How to compare two different coefficients from two different multilevel equations?

Damian Tojeiro

Join Date: Mar 2016

Posts: 86
#1

How to compare two different coefficients from two different multilevel equations?

12 Oct 2019, 14:45

Dear Statalist,

I am working in a three level model (time nested in firms nested in regions) and using Stata 15.1. I would like to compare two different coefficients (say: z2 and z3) from two different regressions. Even though both have the same dep. variable, there are a huge (near 0.8) correlation between the two independent variables (z2 and z3) reason why I do not include them jointly.
Some one told me to compare the distribution of the Betas and search for overlapping, but I am not sure how to do this.

On top of that, I would like to ask if there is something like the suest test (suest does not support meglm) but for a model like the one I show you next.

Thanks in advanced.

Code:

melogit y L.x1 L.x2 z1 z2 ||region: ||firm: , or vce(robust) melogit y L.x1 L.x2 z1 z3 ||region: ||firm: , or vce(robust)
Tags: None
Clyde Schechter

Join Date: Apr 2014

Posts: 30117
#2

12 Oct 2019, 15:57

Well, I don't know what the person you spoke with had in mind, but I would just look at the results for L.x1, L.x2, and L.z1 from both models and see if they are similar, and perhaps specifically whether or not each model's result falls within the confidence limits of the other.
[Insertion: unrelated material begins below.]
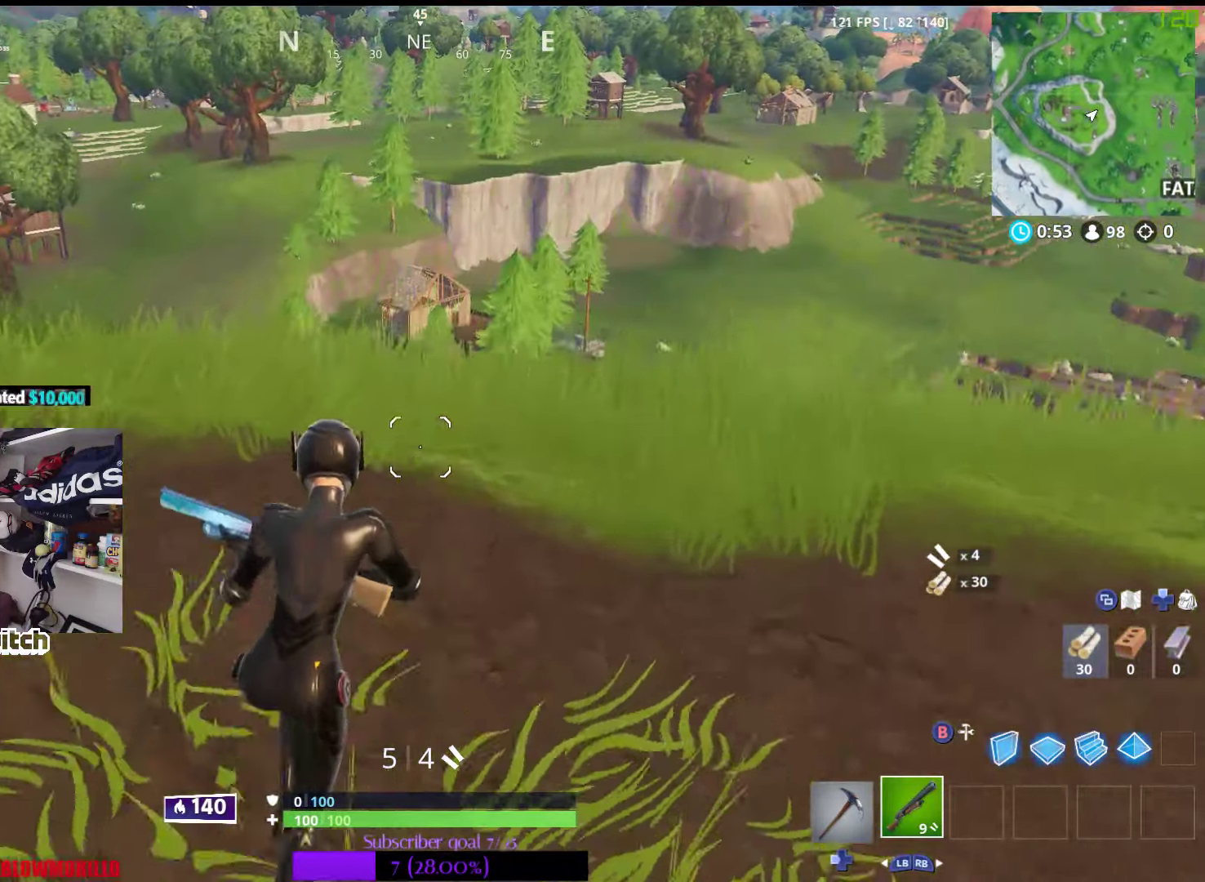
{"buttons": [], "left_stick": "up", "right_stick": "down", "events": [[100, "right_stick", "center"], [467, "right_stick", "down"]]}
All of that said, I question the wisdom of not putting both z2 and z3 in the model just because they are highly correlated with each other. If the effects of z2 and z3 are not themselves of interest (i.e. they are just being included to adjust for their nuisance effects) then you will get better (that is, less biased) results for L.x1, L.x2 and z1 if you include both z2 and z3 in the model. The separate effect of z2 and z3 may come out poorly estimated (very wide confidence intervals) but as they are not of interest anyway, it's not a problem.

If, on the other hand, the effects of z2 and z3 are of interest in their own right, then you have a problem because when used together in the model, their separate effects will be rather imprecisely estimated. But, unless they are also independent of y, omitting either one will give you biased estimates of the other's effects. The only solution to that problem is to get a much larger data set that will allow you to estimate the z2 and z3 effects with adequate precision when both are included.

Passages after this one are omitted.